As someone pointed out above, the pressures at the depth of the seabed are tremendous. I think I heard 2,000 pounds per square inch. I doubt that any existing atomic or nuclear bomb is designed to survive those pressures, so one would have to be custom-made for this job. Then, it would need to be delivered to the seabed at the opening of the well. And who knows if the explosion will correct the problem or make things worse?

Well, it is the only way to be sure.

What we need to do is go across the world to find the best team of underwater drillers, led by a hard-bitten old man and a young hotshot who’s in love with the old man’s beautiful daughter.

Seriously, if a single nuke can shatter an 800-mile asteroid when properly placed, the leak should be no trouble.

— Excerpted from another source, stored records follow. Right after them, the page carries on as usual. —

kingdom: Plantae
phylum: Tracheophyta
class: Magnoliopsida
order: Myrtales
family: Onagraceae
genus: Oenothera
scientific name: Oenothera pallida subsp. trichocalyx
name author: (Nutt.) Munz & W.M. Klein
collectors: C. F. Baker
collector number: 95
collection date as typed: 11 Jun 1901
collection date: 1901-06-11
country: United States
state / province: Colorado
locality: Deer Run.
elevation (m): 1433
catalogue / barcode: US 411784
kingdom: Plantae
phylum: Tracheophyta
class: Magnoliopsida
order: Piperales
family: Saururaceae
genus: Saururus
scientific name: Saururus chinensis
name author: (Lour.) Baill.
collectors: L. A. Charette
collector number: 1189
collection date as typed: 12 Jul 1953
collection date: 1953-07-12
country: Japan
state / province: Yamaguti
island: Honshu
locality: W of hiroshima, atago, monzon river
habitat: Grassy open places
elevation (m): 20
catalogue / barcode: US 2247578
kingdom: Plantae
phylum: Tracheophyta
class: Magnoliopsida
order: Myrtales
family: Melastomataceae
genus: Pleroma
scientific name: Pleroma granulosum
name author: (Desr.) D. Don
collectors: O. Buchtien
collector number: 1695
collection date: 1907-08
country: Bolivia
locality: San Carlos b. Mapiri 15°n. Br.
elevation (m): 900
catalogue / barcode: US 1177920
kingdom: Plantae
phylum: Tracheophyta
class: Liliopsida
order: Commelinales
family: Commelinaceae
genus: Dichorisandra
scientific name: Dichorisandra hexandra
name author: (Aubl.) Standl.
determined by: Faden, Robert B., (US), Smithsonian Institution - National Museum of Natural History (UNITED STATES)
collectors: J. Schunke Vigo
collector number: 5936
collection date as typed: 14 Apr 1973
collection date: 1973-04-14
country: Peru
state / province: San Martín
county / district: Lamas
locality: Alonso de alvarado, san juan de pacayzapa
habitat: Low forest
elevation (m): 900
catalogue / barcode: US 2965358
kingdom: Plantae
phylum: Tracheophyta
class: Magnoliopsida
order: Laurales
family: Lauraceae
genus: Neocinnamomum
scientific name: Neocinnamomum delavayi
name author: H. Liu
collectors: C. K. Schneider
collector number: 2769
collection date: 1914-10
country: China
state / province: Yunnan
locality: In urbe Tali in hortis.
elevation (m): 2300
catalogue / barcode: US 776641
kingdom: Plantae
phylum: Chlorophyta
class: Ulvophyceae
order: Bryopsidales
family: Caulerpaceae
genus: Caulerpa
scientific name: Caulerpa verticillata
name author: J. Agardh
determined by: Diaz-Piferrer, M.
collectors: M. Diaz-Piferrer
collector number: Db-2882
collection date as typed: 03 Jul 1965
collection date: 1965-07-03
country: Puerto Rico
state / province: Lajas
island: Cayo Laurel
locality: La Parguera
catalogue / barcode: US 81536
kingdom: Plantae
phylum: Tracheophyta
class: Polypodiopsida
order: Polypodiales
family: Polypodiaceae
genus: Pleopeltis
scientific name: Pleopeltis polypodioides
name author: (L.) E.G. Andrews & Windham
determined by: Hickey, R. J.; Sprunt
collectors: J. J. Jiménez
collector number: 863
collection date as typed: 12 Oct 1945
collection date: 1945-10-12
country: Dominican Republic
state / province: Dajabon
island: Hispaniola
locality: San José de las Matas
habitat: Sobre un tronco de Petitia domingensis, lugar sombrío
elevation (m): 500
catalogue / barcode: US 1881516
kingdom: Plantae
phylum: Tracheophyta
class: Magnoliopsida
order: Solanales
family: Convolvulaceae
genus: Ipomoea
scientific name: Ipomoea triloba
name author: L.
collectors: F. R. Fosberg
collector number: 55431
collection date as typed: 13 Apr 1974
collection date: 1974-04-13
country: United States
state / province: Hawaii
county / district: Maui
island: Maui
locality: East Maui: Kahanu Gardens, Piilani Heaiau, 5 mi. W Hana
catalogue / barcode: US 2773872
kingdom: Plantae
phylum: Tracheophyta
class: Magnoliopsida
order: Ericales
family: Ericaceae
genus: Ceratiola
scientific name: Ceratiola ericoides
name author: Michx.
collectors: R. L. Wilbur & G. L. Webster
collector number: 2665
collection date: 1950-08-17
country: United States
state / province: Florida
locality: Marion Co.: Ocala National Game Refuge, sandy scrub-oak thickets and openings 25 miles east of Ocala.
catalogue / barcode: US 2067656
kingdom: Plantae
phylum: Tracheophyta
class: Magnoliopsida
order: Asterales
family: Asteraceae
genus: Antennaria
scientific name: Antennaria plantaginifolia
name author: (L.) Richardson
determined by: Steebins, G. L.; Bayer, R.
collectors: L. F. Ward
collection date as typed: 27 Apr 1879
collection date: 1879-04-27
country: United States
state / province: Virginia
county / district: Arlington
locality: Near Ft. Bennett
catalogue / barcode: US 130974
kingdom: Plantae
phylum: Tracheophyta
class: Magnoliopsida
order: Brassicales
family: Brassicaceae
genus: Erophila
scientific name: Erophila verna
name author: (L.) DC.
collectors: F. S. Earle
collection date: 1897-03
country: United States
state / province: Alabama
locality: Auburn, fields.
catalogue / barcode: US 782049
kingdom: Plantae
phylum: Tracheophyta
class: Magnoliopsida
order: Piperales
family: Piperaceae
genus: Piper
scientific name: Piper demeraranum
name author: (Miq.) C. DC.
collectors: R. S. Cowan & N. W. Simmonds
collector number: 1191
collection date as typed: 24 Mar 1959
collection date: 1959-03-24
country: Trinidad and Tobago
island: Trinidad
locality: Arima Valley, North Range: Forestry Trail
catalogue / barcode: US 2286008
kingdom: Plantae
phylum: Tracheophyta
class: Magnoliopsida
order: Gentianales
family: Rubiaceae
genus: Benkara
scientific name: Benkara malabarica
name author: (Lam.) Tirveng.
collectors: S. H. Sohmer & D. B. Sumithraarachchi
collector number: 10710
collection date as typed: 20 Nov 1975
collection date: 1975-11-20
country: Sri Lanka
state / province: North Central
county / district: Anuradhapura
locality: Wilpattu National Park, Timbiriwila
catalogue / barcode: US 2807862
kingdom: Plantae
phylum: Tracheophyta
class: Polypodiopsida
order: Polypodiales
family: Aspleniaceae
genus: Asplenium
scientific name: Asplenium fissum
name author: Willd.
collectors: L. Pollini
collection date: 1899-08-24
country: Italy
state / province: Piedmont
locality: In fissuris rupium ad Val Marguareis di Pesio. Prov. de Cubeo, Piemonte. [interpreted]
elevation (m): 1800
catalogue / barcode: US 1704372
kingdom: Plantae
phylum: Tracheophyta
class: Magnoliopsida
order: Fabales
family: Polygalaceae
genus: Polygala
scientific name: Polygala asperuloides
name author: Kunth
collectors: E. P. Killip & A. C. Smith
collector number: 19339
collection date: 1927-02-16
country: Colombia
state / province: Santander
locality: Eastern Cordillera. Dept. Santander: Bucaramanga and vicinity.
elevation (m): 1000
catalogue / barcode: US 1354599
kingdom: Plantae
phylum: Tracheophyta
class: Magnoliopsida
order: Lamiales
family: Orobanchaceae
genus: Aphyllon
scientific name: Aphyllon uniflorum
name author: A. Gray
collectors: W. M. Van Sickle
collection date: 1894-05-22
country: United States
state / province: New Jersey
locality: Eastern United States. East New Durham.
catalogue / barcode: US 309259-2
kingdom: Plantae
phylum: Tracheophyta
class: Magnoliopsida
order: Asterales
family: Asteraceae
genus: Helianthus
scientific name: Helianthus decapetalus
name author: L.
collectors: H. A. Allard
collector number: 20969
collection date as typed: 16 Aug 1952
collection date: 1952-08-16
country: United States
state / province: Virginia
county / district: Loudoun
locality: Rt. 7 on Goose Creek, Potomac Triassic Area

While the surface casing on a well might have an appreciable diameter, there are a number of factors that mandate putting in increasingly slimmer casing strings as you progress downhole; overpressured or underpressured zones, hydrostatic head, etc. Each one of these has to be progressively smaller to fit within the string above, not to mention there’ll be a joint to navigate at each junction. This and the tremendous pressures involved make it highly problematic to get a device even anywhere near your target depth. If it gets stuck along the way you can’t pull or bang on it like you could with a conventional drill bit or logging tool.

Then there’s the fact explosives, pressure and acids are routinely used to increase the reservoir volume proximal to a production stem. There’s always the change a nuke would simply create a cavernous, unpluggable supply of radioactive oil and gas.